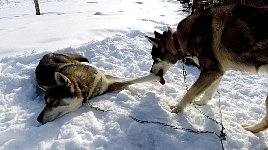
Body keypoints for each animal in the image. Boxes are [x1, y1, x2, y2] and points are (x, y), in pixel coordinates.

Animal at [147, 3, 268, 132]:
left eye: (156, 60)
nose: (151, 71)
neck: (179, 41)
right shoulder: (218, 72)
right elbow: (208, 93)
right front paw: (201, 103)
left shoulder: (210, 71)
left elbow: (190, 92)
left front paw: (177, 109)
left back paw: (249, 129)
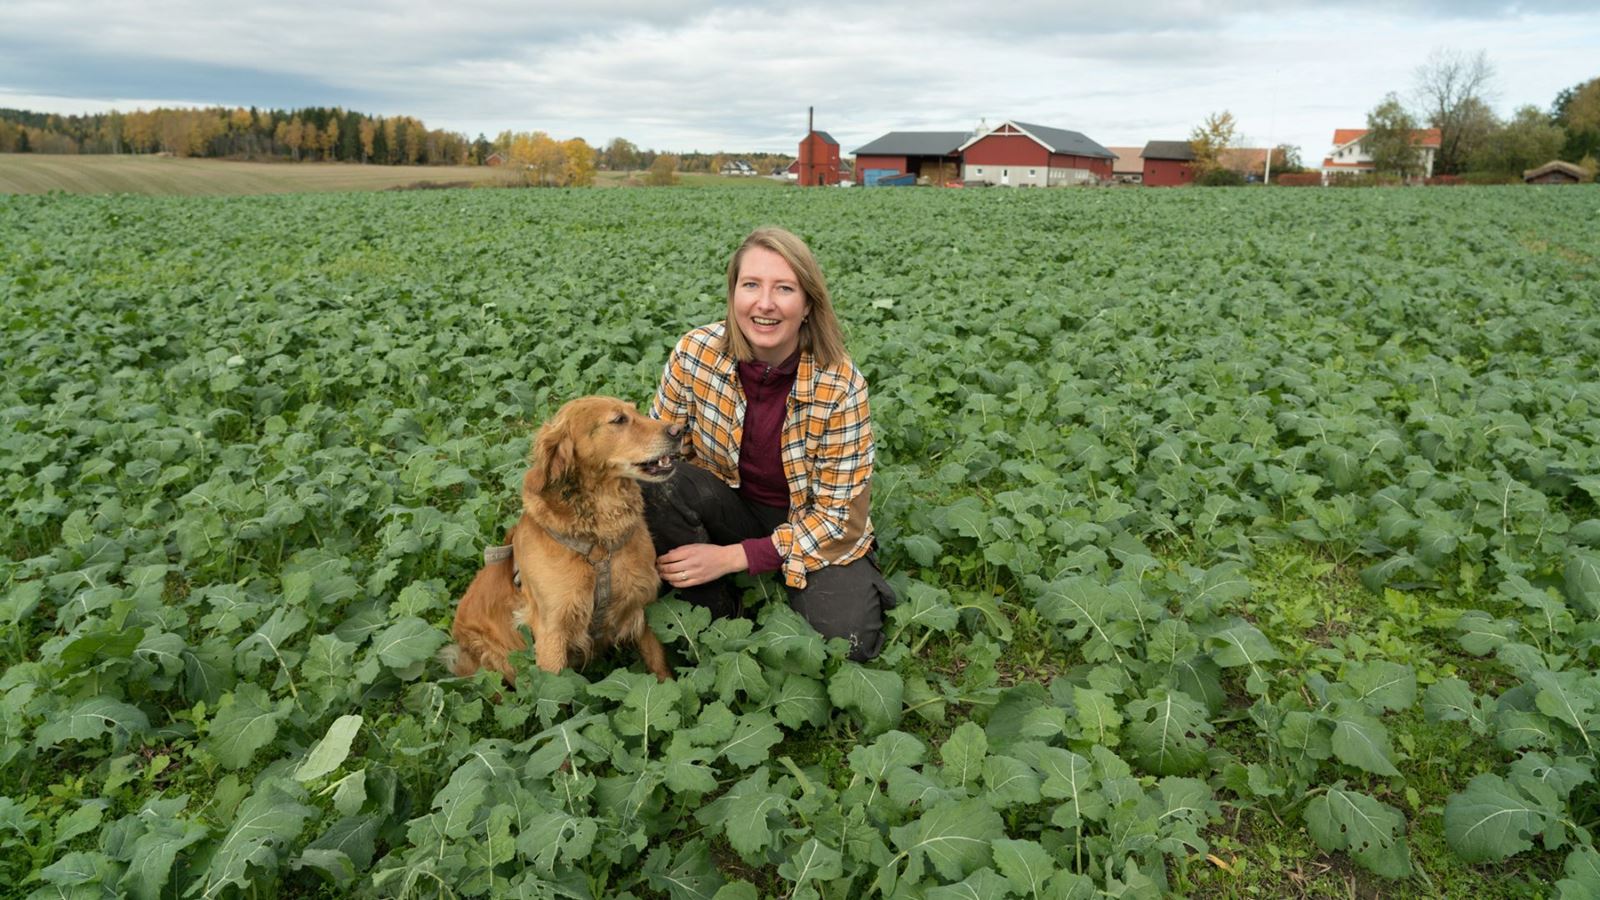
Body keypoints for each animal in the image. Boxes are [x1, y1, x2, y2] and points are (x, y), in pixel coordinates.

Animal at [444, 393, 681, 679]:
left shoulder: (642, 605)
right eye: (619, 420)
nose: (679, 430)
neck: (599, 539)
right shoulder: (551, 631)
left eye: (635, 411)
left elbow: (658, 664)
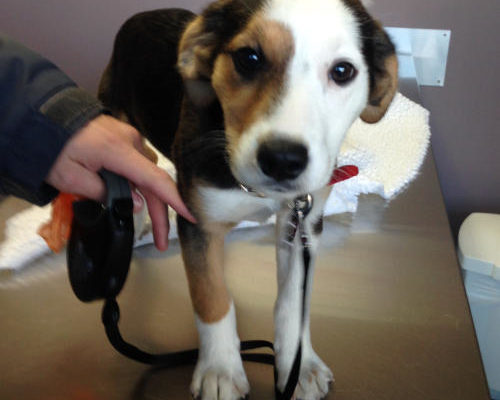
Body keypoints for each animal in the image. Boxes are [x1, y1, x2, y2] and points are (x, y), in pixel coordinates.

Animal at [99, 1, 398, 398]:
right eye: (249, 58)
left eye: (343, 71)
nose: (282, 159)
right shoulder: (198, 221)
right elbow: (211, 297)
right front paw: (220, 370)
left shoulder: (302, 223)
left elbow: (293, 303)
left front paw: (299, 366)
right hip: (115, 119)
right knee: (132, 161)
********
Task description - Where in the listing does the string "elbow" appear? Copy every line that has it.

Reply to the task -
right elbow: (208, 93)
left elbow: (190, 92)
left elbow: (658, 664)
right elbow: (211, 297)
left elbow: (293, 303)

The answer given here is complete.